The Soul Remembers Its Purpose
Whether or not reincarnation is literally true in the sense that memory persists across physical deaths, the framework it offers is genuinely useful: your current circumstances, challenges, and capacities are not random. They are the product of a development that has been going on longer than this lifetime. The patterns you keep encountering, the abilities that come unnaturally easily, the wounds that seem deeper than this life alone could explain: these may be the fingerprints of a much longer journey. Working with them as if they are meaningful, regardless of one's certainty about their ultimate metaphysical nature, tends to produce more depth of understanding than treating them as arbitrary accidents.
Sources and References
- Stevenson, I. (1974). Twenty Cases Suggestive of Reincarnation (2nd ed.). Charlottesville: University Press of Virginia.

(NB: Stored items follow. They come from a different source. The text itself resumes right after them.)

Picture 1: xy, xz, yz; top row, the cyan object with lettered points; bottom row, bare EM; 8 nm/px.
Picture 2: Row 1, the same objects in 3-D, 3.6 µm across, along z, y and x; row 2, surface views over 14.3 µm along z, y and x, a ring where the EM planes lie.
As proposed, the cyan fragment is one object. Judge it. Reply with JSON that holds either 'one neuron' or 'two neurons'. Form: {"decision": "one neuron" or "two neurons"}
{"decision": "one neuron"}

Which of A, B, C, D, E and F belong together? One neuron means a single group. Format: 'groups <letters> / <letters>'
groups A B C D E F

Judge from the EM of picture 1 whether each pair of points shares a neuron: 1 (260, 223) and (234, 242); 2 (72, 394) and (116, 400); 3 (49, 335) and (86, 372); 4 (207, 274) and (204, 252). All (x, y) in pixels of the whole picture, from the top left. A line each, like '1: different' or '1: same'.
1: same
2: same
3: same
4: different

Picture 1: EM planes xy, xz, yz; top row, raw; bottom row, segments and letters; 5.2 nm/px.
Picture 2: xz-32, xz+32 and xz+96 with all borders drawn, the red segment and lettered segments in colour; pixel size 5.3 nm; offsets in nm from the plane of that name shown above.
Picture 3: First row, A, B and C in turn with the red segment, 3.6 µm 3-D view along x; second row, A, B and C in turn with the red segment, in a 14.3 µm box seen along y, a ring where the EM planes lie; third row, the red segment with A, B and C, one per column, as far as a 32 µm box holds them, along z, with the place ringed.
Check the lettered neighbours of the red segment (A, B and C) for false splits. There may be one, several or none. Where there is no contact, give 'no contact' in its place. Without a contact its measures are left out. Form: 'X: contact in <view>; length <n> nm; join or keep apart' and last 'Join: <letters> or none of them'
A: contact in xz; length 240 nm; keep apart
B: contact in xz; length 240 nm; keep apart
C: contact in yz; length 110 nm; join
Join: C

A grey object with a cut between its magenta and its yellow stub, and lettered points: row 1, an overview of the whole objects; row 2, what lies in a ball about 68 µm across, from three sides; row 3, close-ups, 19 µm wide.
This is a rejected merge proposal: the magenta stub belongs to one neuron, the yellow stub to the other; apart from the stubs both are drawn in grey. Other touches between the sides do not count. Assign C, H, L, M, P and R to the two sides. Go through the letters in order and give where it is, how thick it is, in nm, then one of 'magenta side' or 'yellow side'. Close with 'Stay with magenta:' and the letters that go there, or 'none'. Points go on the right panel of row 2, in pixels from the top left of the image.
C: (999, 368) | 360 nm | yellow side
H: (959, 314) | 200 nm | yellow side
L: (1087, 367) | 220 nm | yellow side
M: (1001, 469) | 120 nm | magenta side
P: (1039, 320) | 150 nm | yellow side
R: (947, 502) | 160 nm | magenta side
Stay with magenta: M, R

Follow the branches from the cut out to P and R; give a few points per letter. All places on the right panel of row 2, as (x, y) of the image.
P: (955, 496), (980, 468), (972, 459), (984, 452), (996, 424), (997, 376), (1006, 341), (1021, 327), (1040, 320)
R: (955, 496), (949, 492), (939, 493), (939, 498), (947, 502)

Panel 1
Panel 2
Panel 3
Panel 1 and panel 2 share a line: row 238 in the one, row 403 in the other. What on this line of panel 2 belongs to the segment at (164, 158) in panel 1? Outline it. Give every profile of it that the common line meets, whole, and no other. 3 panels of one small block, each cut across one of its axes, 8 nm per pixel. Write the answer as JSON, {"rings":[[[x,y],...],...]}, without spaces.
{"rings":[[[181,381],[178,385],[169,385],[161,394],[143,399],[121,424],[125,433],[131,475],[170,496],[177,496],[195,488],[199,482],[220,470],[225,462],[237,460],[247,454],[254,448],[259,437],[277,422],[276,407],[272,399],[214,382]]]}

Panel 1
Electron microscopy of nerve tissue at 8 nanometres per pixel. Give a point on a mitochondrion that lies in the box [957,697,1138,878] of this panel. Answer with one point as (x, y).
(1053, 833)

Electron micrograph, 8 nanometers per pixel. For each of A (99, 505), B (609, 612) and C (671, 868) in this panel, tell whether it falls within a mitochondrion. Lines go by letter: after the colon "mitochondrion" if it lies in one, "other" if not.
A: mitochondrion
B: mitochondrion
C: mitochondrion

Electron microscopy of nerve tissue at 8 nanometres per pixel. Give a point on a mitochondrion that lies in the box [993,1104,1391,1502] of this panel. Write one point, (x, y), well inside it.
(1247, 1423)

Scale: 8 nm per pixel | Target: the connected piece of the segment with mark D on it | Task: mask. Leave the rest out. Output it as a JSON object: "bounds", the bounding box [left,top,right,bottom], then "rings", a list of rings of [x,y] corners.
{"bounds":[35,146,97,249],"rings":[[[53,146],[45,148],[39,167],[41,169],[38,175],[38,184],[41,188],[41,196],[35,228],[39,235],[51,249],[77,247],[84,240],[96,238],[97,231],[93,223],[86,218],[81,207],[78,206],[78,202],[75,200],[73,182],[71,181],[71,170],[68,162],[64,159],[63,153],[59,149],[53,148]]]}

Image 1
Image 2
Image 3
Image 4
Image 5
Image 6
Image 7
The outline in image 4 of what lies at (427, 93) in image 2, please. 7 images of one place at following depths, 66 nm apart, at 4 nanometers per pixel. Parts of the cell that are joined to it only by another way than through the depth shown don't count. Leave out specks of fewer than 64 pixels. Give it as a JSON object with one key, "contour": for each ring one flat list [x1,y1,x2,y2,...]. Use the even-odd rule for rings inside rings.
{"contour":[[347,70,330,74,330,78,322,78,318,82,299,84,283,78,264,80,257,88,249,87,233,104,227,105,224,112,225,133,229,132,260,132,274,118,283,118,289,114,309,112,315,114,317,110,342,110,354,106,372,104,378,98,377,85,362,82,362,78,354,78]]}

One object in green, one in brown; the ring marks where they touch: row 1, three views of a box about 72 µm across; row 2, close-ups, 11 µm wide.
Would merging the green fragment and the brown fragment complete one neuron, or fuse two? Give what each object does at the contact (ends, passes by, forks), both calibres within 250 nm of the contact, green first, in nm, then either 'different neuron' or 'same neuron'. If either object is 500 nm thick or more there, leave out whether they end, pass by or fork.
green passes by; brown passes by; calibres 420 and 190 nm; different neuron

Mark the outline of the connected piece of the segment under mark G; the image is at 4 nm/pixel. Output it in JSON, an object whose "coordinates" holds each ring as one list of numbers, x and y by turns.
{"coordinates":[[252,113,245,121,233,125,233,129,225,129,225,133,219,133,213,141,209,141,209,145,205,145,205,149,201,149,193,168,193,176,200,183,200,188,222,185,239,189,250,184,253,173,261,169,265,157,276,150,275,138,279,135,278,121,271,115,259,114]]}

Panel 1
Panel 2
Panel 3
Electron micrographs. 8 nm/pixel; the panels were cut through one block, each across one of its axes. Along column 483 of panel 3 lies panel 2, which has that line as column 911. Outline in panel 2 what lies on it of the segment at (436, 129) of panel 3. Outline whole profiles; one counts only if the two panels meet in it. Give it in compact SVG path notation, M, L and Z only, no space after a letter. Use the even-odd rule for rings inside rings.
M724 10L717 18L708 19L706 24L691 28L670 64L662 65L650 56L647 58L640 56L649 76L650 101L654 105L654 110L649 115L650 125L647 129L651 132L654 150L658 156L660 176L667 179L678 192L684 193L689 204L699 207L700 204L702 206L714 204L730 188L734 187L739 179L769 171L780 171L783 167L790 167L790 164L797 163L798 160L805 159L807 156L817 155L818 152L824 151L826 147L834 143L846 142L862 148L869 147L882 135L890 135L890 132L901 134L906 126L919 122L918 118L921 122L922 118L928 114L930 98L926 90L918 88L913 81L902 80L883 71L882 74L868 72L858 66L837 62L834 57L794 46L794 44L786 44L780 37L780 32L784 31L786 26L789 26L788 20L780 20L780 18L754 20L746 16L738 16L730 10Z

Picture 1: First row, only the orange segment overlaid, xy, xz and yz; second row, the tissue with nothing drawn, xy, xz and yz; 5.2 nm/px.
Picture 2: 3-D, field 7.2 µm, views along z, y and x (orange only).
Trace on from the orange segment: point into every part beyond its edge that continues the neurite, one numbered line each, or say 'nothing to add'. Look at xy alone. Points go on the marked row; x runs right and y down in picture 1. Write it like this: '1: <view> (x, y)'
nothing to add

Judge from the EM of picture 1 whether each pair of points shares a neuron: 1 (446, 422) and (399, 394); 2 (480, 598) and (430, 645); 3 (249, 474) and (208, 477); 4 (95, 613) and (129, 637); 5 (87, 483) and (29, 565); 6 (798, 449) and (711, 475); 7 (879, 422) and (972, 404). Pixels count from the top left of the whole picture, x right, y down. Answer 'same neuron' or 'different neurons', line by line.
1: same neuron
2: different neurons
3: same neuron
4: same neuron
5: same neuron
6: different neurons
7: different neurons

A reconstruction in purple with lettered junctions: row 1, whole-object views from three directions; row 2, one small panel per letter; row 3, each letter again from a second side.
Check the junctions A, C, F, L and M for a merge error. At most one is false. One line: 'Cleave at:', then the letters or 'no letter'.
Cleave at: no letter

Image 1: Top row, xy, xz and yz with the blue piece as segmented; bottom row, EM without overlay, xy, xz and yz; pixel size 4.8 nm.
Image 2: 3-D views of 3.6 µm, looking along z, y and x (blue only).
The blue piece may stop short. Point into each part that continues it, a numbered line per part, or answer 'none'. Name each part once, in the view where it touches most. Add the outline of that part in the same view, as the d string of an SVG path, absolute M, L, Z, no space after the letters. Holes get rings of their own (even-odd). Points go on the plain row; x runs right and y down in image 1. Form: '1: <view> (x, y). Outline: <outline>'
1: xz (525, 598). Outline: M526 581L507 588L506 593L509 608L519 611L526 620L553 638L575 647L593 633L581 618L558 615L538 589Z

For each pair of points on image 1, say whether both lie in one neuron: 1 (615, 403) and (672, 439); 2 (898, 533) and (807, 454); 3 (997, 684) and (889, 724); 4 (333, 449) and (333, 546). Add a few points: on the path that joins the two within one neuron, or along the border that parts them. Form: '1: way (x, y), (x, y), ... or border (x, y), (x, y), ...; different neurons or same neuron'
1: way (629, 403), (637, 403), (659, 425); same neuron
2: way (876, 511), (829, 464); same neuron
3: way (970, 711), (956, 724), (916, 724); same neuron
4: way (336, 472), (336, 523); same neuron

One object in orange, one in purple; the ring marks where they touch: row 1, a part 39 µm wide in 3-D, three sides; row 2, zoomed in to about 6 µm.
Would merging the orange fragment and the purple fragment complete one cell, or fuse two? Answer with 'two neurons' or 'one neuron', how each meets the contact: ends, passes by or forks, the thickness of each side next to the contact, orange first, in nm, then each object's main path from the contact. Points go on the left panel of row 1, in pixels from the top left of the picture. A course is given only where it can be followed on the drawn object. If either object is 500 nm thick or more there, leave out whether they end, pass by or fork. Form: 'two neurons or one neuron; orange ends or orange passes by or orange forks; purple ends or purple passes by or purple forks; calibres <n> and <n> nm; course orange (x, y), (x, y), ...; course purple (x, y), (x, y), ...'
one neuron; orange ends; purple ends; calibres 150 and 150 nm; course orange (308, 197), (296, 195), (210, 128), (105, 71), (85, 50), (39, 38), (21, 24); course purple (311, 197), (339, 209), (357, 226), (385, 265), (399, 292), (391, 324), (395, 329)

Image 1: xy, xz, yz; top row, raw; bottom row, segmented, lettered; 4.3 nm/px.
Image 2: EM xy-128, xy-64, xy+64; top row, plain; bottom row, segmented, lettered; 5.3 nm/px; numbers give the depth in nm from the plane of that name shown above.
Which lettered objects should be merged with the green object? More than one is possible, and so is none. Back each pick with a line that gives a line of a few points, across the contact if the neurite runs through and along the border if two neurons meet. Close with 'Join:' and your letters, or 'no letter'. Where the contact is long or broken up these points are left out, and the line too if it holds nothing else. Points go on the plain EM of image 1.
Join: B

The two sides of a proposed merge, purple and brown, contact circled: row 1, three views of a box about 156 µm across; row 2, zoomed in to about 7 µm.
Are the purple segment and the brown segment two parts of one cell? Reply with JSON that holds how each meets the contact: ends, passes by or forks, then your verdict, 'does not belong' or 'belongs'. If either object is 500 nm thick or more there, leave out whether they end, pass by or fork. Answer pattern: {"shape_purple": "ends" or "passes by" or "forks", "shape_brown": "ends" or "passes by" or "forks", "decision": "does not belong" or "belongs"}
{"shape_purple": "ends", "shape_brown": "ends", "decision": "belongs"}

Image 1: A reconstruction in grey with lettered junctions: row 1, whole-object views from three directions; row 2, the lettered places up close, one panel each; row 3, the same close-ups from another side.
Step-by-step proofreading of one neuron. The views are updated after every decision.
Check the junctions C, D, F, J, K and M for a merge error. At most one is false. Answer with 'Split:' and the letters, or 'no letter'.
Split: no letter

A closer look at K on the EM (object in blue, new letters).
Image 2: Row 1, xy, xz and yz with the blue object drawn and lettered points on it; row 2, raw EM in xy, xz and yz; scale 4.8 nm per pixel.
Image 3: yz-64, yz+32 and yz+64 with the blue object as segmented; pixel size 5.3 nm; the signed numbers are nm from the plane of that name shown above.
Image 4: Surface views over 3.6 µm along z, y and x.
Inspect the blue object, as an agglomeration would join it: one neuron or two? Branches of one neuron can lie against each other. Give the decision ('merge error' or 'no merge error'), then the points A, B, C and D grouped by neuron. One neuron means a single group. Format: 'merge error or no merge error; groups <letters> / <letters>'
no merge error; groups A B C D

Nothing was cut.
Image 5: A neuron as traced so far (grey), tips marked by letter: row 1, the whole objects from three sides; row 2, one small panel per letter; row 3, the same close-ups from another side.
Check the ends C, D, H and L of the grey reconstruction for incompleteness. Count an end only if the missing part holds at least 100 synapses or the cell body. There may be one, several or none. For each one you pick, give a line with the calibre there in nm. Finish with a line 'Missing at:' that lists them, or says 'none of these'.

- Stevenson, I. (1997). Reincarnation and Biology: A Contribution to the Etiology of Birthmarks and Birth Defects (2 vols.). Westport, CT: Praeger.
- Van Lommel, P., van Wees, R., Meyers, V., & Elfferich, I. (2001). Near-death experience in survivors of cardiac arrest: A prospective study in the Netherlands. Lancet, 358(9298), 2039-2045.
- Steiner, R. (1904). Theosophy: An Introduction to the Supersensible Knowledge of the World and the Destination of Man. Berlin: Philosophisch-Theosophischer Verlag.
- Blavatsky, H.P. (1888). The Secret Doctrine: The Synthesis of Science, Religion, and Philosophy (2 vols.). London: Theosophical Publishing Company.
- Bodhi, B. (Trans.). (2000). The Connected Discourses of the Buddha: A Translation of the Samyutta Nikaya. Somerville, MA: Wisdom Publications.